There are plenty of ways to destroy an iPhone: You can, as I have several times, shatter their screens, rendering them effectively unusable. And you can, as others have recently found, take them to a third-party repair service, which sometimes leads Apple to brick your devices. Now there’s an even simpler way: You can set your device’s calendar back to 1970.
On Monday, Apple partially confirmed a widely reported rumor in a brief post to its official support site. “Manually changing the date to May 1970 or earlier can prevent your iOS device from turning on after a restart,” the post reads. Apart from indicating that this bug can affect iPhones, iPads, and iPod Touches, and suggesting that an “upcoming software update” will squash the bug, Apple provides little other information about what went wrong—or why this is happening at all. 9to5Mac, which posted video of the bug in action, also claims that some pranksters have been trolling Apple store employees by setting back the calendars on display devices. However, it’s not clear how many, if any, real customers have been affected.
Wired’s Brian Barrett offered a few more details last week, explaining that news of the bug spread thanks to a fake advertisement that appears to have originated on 4Chan. The advertisement claimed that setting your phone back to Jan. 1, 1970, will unlock an Easter egg that allows you to “warp back in time with a classic Macintosh theme to relive the magic” of early personal computers. In practice, however, the bug—which “appears to only affect 64-bit iOS devices,” according to Barrett—plays to a glitch in iOS’ underlying Unix architecture. (It’s worth noting that Apple was founded in 1976, so setting your phone back to 1970 to find “a classic Macintosh theme” doesn’t make sense.)
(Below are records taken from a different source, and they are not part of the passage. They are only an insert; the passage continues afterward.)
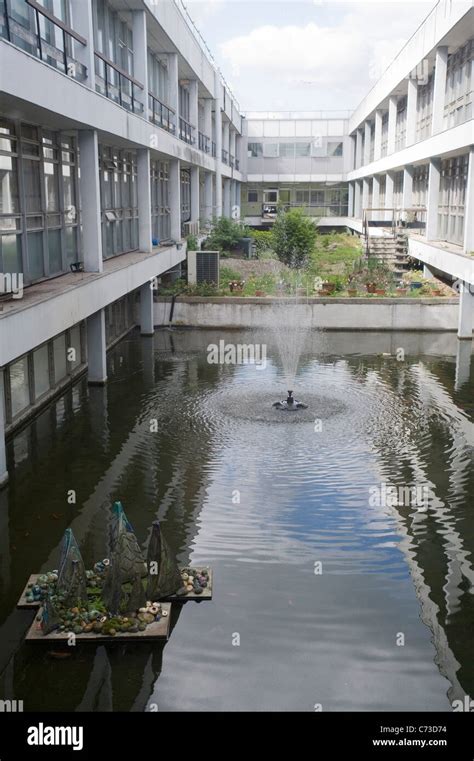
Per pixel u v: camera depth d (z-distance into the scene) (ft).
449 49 64.18
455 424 35.88
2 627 19.10
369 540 23.76
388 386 43.68
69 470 29.96
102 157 51.80
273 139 144.66
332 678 16.98
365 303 63.05
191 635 18.57
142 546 23.12
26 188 36.47
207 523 24.94
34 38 34.06
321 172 145.48
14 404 35.45
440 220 71.36
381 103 102.47
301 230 89.86
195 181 85.25
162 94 73.26
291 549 23.13
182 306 64.39
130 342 58.85
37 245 37.96
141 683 16.84
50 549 23.29
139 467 30.14
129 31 57.57
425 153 68.54
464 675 17.13
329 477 28.96
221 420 36.52
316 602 20.10
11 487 28.22
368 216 115.65
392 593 20.62
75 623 18.76
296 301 63.72
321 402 39.86
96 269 41.47
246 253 90.58
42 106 28.76
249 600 20.16
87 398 41.11
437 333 62.64
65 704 16.28
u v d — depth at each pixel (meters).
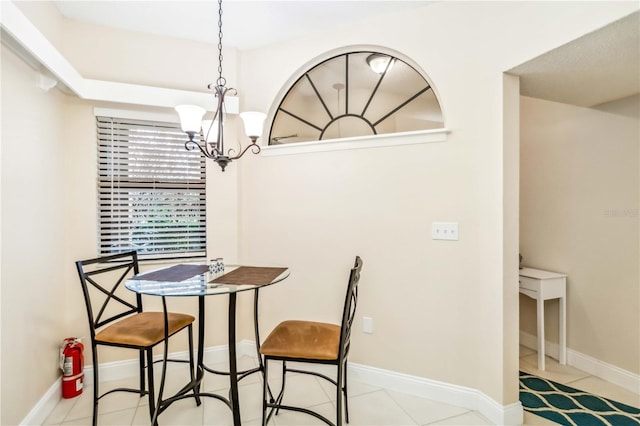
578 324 2.62
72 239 2.36
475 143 2.04
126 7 2.21
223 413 2.03
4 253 1.65
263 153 2.69
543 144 2.88
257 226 2.72
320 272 2.52
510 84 1.91
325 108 2.63
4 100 1.65
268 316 2.69
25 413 1.81
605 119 2.43
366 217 2.37
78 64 2.36
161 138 2.60
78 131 2.37
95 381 1.83
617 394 2.25
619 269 2.36
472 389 2.08
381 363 2.34
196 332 2.67
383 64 2.45
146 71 2.52
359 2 2.17
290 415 2.03
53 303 2.15
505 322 1.91
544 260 2.88
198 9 2.23
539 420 1.97
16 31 1.54
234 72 2.71
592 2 1.47
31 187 1.90
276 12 2.27
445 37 2.13
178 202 2.65
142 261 2.54
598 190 2.48
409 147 2.23
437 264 2.17
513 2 1.83
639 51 1.65
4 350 1.64
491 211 1.97
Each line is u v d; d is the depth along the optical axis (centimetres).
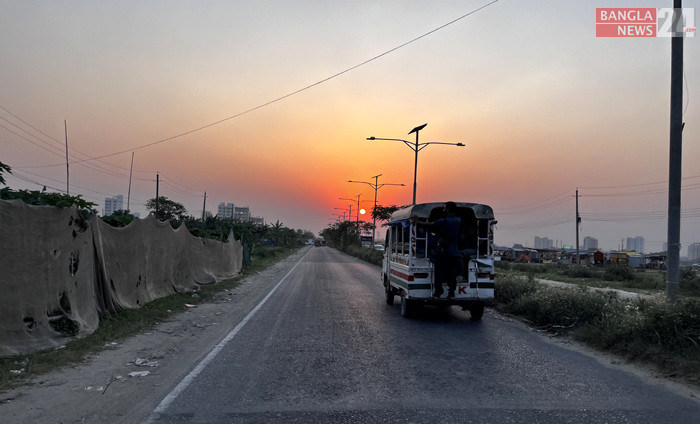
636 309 819
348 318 1096
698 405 499
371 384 570
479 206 1102
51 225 781
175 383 570
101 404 493
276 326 977
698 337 674
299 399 512
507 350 776
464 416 462
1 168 807
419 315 1177
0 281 672
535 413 472
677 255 862
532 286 1362
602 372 636
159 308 1157
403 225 1192
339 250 8812
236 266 2611
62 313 796
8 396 508
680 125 887
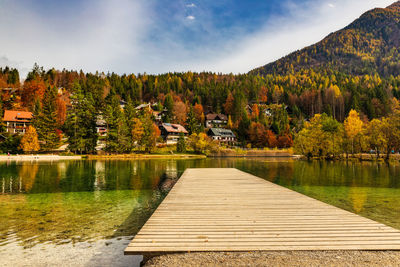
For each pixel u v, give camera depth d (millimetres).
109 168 34312
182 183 14531
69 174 26656
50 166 36594
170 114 122562
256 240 5332
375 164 40344
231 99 145375
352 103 116562
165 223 6520
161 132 92625
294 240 5332
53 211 11164
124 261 6145
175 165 41062
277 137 94938
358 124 53344
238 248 4934
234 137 104812
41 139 59625
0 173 27047
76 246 7082
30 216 10281
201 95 165875
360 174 26109
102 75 188750
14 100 89625
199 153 79188
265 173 28141
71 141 60281
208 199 9734
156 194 15547
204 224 6422
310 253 4809
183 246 5016
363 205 12188
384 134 46312
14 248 6910
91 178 23422
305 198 9883
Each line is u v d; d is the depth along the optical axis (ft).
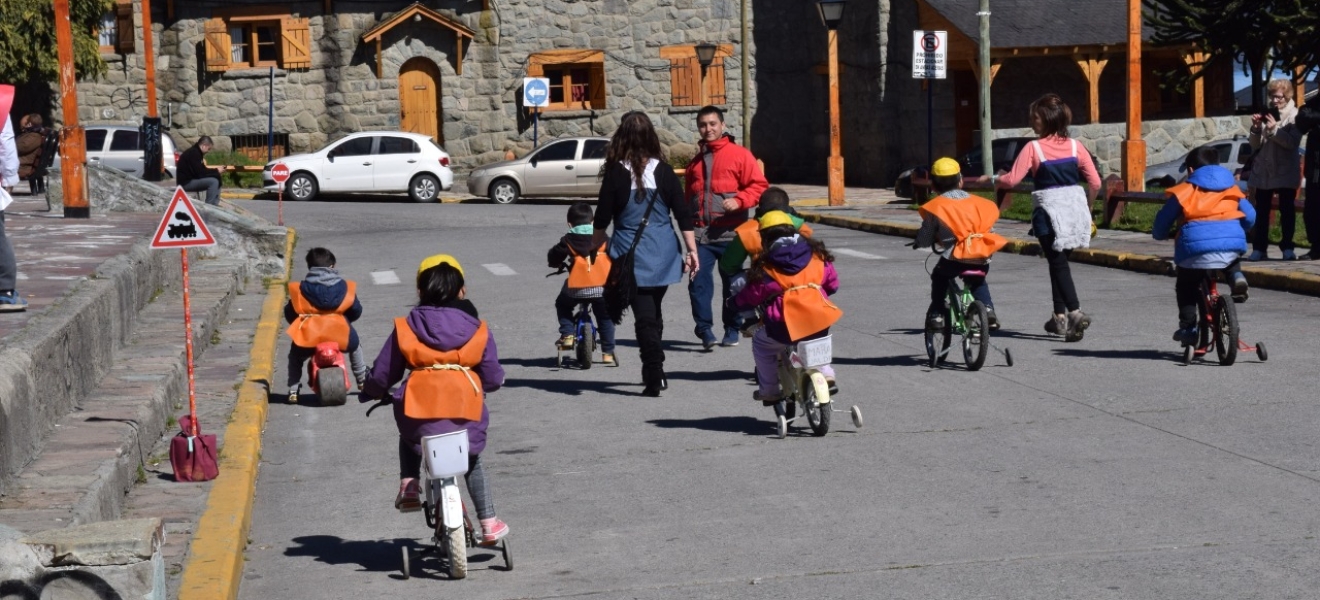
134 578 15.40
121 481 23.43
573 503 24.13
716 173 39.32
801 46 132.26
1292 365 33.40
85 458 23.11
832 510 22.88
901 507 22.86
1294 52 90.68
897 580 19.22
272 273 59.98
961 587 18.80
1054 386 32.32
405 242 79.05
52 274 38.11
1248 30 90.53
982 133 88.33
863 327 43.01
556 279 59.47
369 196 121.19
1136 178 72.90
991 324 36.11
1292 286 45.78
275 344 43.14
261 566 21.26
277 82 128.16
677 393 33.91
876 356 37.60
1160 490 23.16
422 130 129.70
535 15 129.70
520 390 35.01
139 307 41.37
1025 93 118.42
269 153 124.98
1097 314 43.09
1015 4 113.91
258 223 64.85
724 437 28.76
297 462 28.40
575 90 131.95
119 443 24.16
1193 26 90.99
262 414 32.04
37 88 123.95
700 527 22.27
As Alex Cranz writes in Gizmodo, however, this sits strangely in relationship to Apple’s claim that anything before May 1970 is in the danger zone. The Unix explanation makes sense because Jan. 1, 1970, is when time starts for Unix, its zero hour. According to the initial theory, iOS is unable to make sense of a moment before time has begun to elapse, which causes it to break down. Cranz explains, “Simple mathematics dictate that every process that follows would also zero out. Thus. Boot loop.” It’s not clear why the same problem would occur if the date were set to May of the same year.
Here’s my theory: By suggesting that you can activate the bug by setting the calendar to May, Apple—which has not responded to direct requests for comment—is admitting to the problem while still making it difficult to actually activate it. The conditional language of the company’s advisory—“can prevent your iOS device from turning on after a restart” (emphasis mine) instead of “will prevent”—could be a product of such hedging. Fudging the month might, for example, keep vengeful children who read about the bug online from destroying their parents’ phones. Here at Slate, however, we’re too attached to our devices to find out whether May really is just as dangerous as January. For now, at least, we’re going to take the sensible approach and refrain from trying to push back the clock.